Explico esto porque me ha parecido curioso cómo se gestiona la compasión según las necesidades. Aunque estadísticamente creo que es mayor la necesidad de alimentarse que la de fumar, parece que no existe la misma compasión entre las personas que suelen comer a diario. Quizás la pobre mujer tuvo mala suerte y ninguna de esas personas fumaba, o tal vez la mala suerte es de aquellas personas que no sienten compasión alguna ni conocen todavía las vueltas que da la vida.

Compasión

“Si conociéramos el último porqué de las cosas, tendríamos compasión hasta de las estrellas.” Graham Greene
Eduardo Cassano
miércoles, 6 de julio de 2011, 06:58 h (CET)
Es época de rebajas, los probadores de las tiendas de ropa tienen colas de espera más largas que en las oficina de desempleo. Hace calor, demasiada para perdonar la primera de varias cervezas a la sombra de una terraza, viendo el ir y venir de la gente. Estamos en época de crisis, pero solo en la hora del telediario, la lectura rápida de los titulares del periódico o al pie de una barra de bar.

En una de las calles más comerciales de Barcelona las aceras se han quedado pequeñas. Caminan personas con la vista puesta en los escaparates, en el teléfono móvil, en algún remordimiento de conciencia plasmado en sus miradas. Muchas de esas personas saben a dónde van, otras se tienen que conformar con saber de dónde vienen y sobrevivir con ello.

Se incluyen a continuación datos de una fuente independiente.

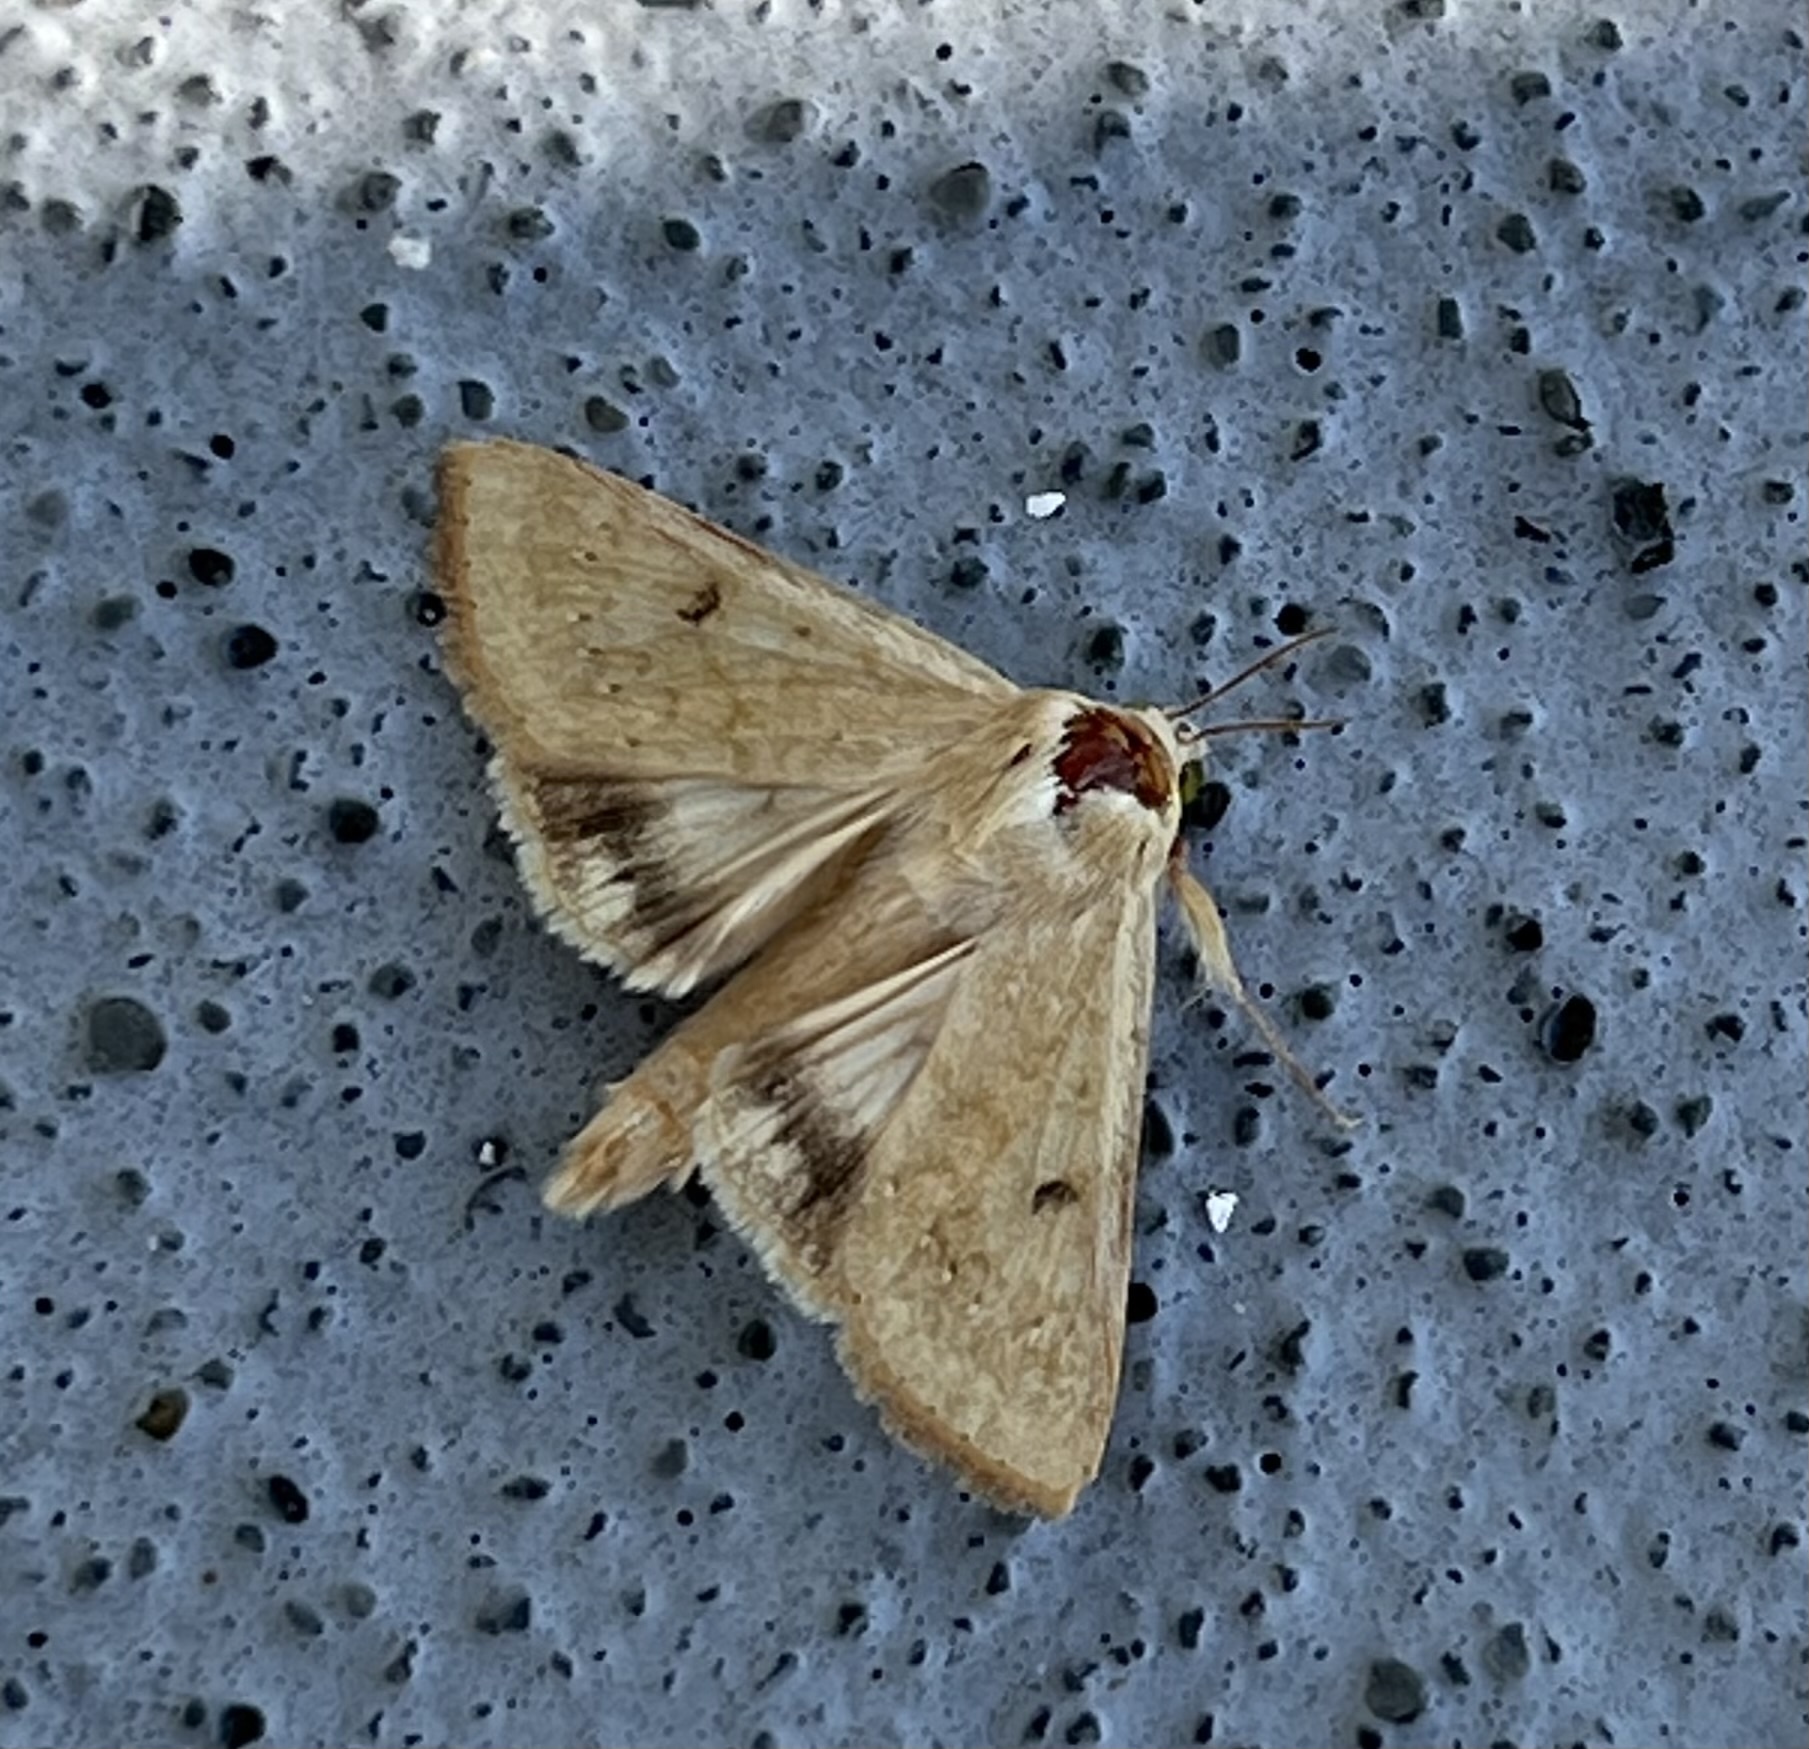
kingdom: Animalia
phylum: Arthropoda
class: Insecta
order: Lepidoptera
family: Noctuidae
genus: Helicoverpa
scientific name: Helicoverpa zea
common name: Bollworm
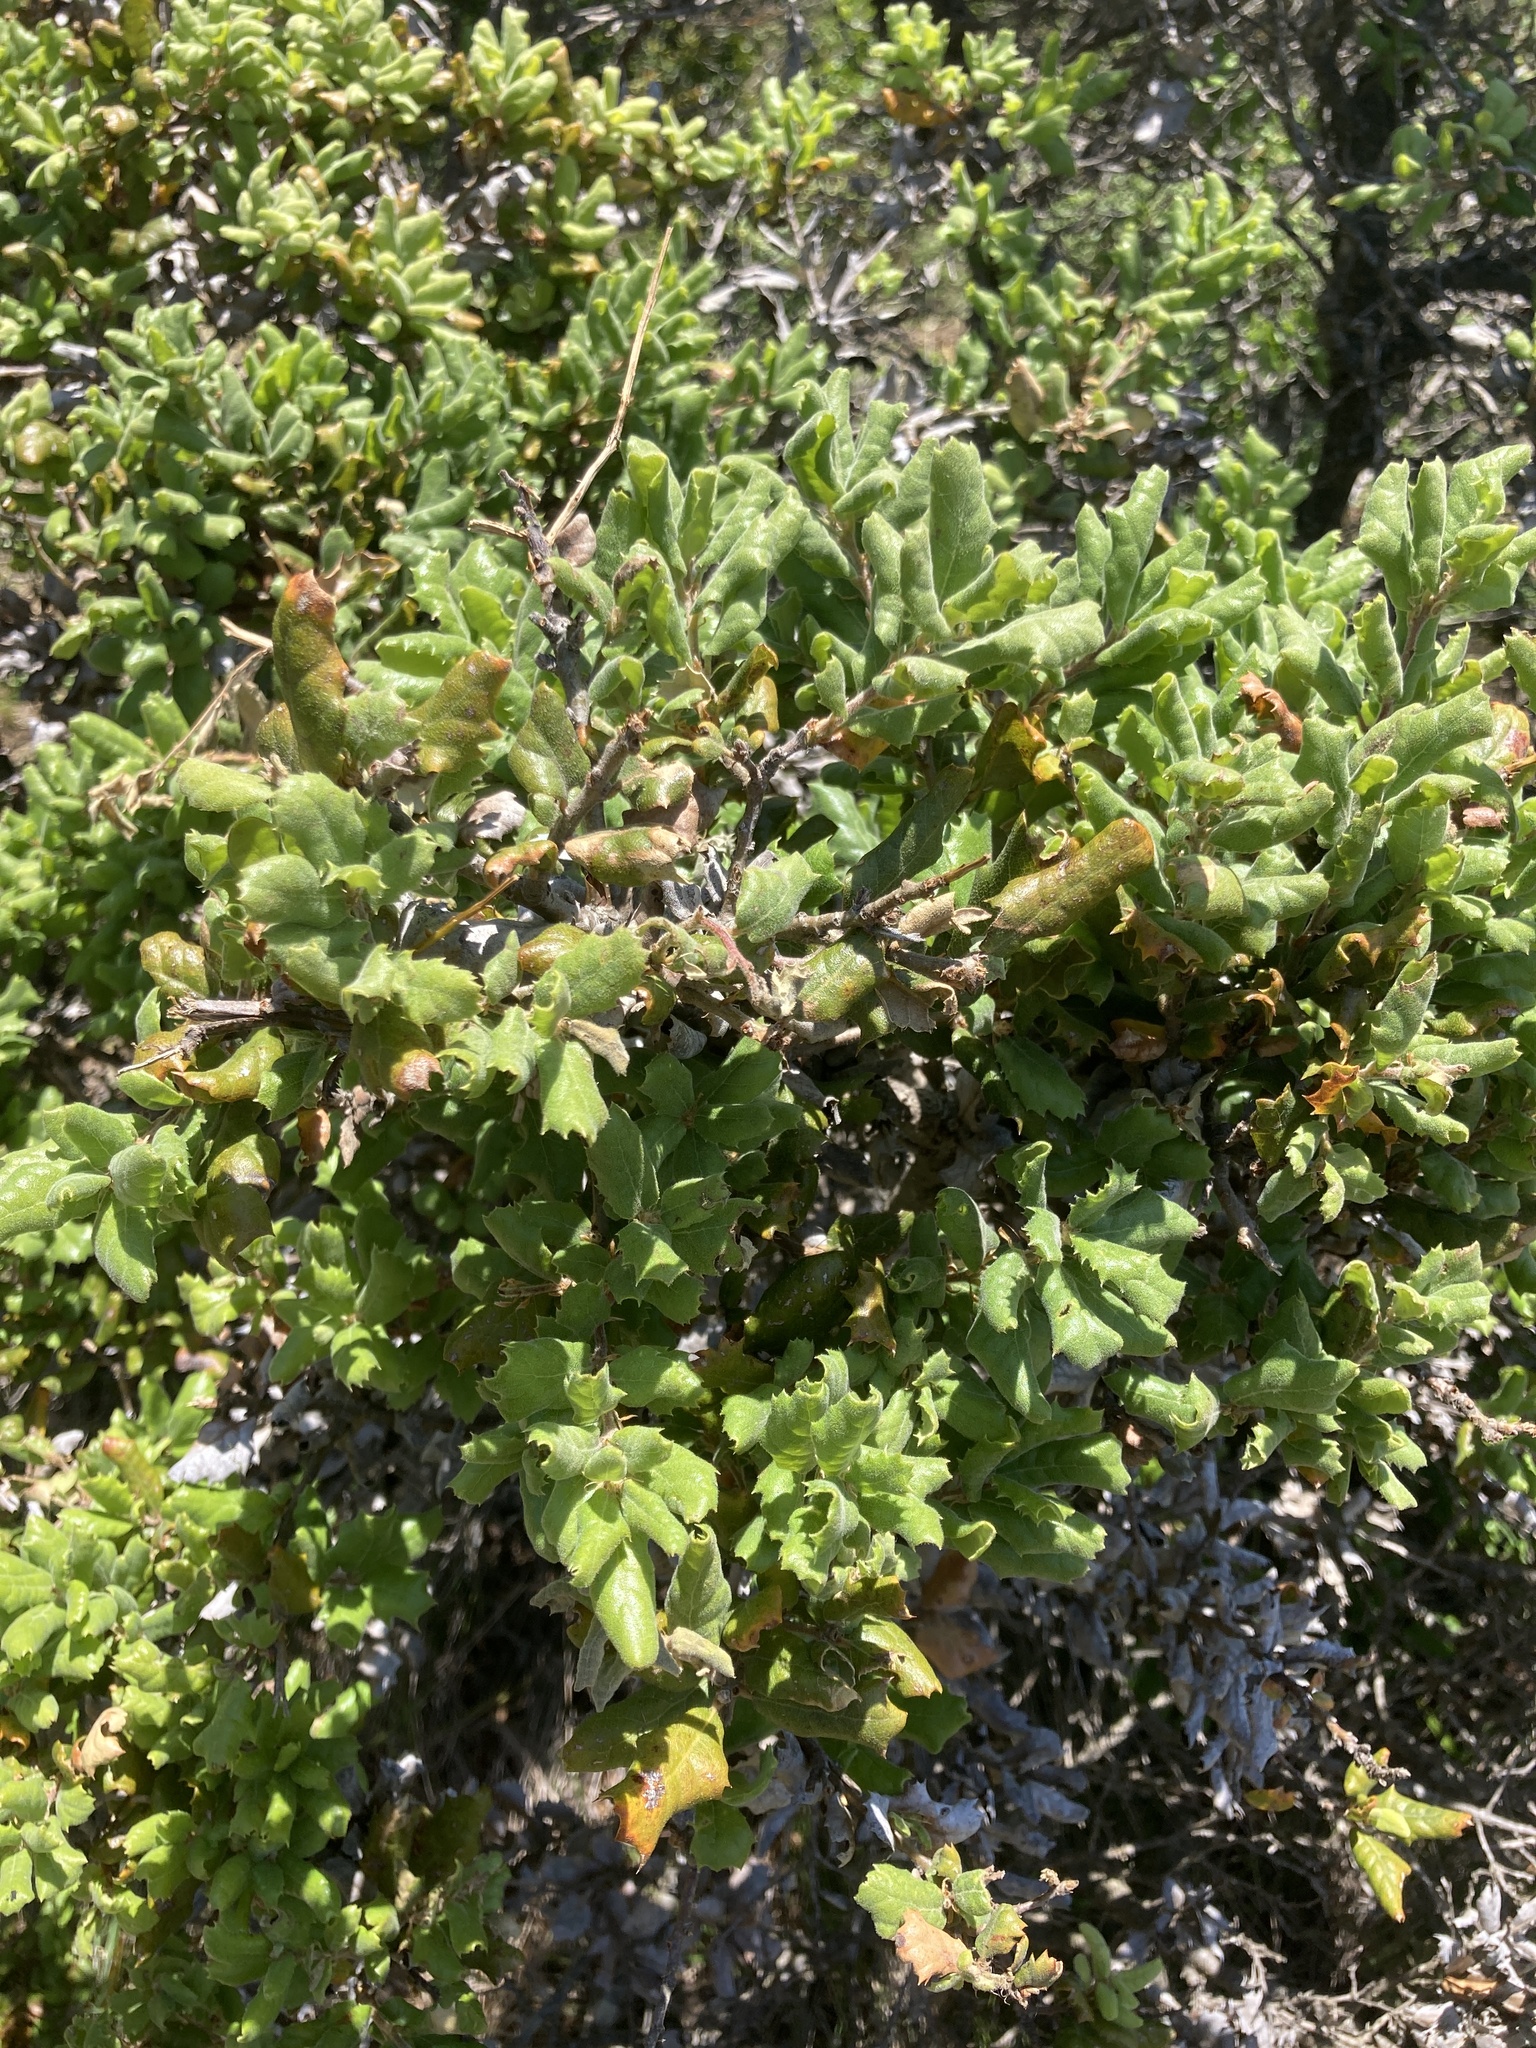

De repente una mujer, mezclada entre la gente, pregunta a unos y a otros a su paso: “¿Me puede ayudar para comprar un bocadillo?” – solicita con cierto apuro y evidente necesidad. No es indigente ni alcohólica en busca de unas monedas para comprar un cartón de vino, su apariencia es muy digna y aseada en la humildad de su vestuario. Tiene alrededor de 60 años y es pensionista; cobra poco más de 300 euros de una pensión no contributiva porque años atrás era ama de casa, cuando las mujeres no debían trabajar, y ahora tiene que pagar 200 euros por una habitación en la soledad y las afueras de la gran ciudad, sin familia.

Es el drama cotidiano de cada vez más personas, que no solo no llegan a final de mes sino que son incapaces de estirar su paga más allá de la primera semana. Pero el otro drama no es ya el económico, sin duda el más importante, sino el humano. Observé a esa mujer cómo preguntaba hasta a diez personas y nadie, no solo no la ayudaron, se molestó en detener su prisa para al menos escucharla: algunas de esas personas seguían mirando a los escaparates disimulando y evitando el compromiso, otros siguieron mirando su móvil y otros, lo más sinceros, mostraron abiertamente su absoluta indiferencia por esa mujer sentándose en una terraza uno metros más adelante, mientras se encendían un cigarrillo y esperaban su cerveza fría para saciar el calor.

Entonces recordé el sentimiento de compasión que existe entre las personas que son fumadoras. Es habitual, o lo era hasta no hace mucho tiempo, que si una persona se quedaba sin tabaco podía pedir tranquilamente un cigarro a cualquier desconocido que se encontrase por la calle, que si era fumador casi con toda seguridad iba a ofrecérselo sin mayor inconveniente. He conocido amigos que del apuro hicieron afición y comenzaron a rellenar sus cajetillas de tabaco vacía a costa de la compasión de los demás. Poco después esto se hizo extensible a las personas que decían que habían dejado de fumar, cuando en realidad simplemente habían dejado de comprar tabaco.

Explico esto porque me ha parecido curioso cómo se gestiona la compasión según las necesidades. Aunque estadísticamente creo que es mayor la necesidad de alimentarse que la de fumar, parece que no existe la misma compasión entre las personas que suelen comer a diario. Quizás la pobre mujer tuvo mala suerte y ninguna de esas personas fumaba, o tal vez la mala suerte es de aquellas personas que no sienten compasión alguna ni conocen todavía las vueltas que da la vida.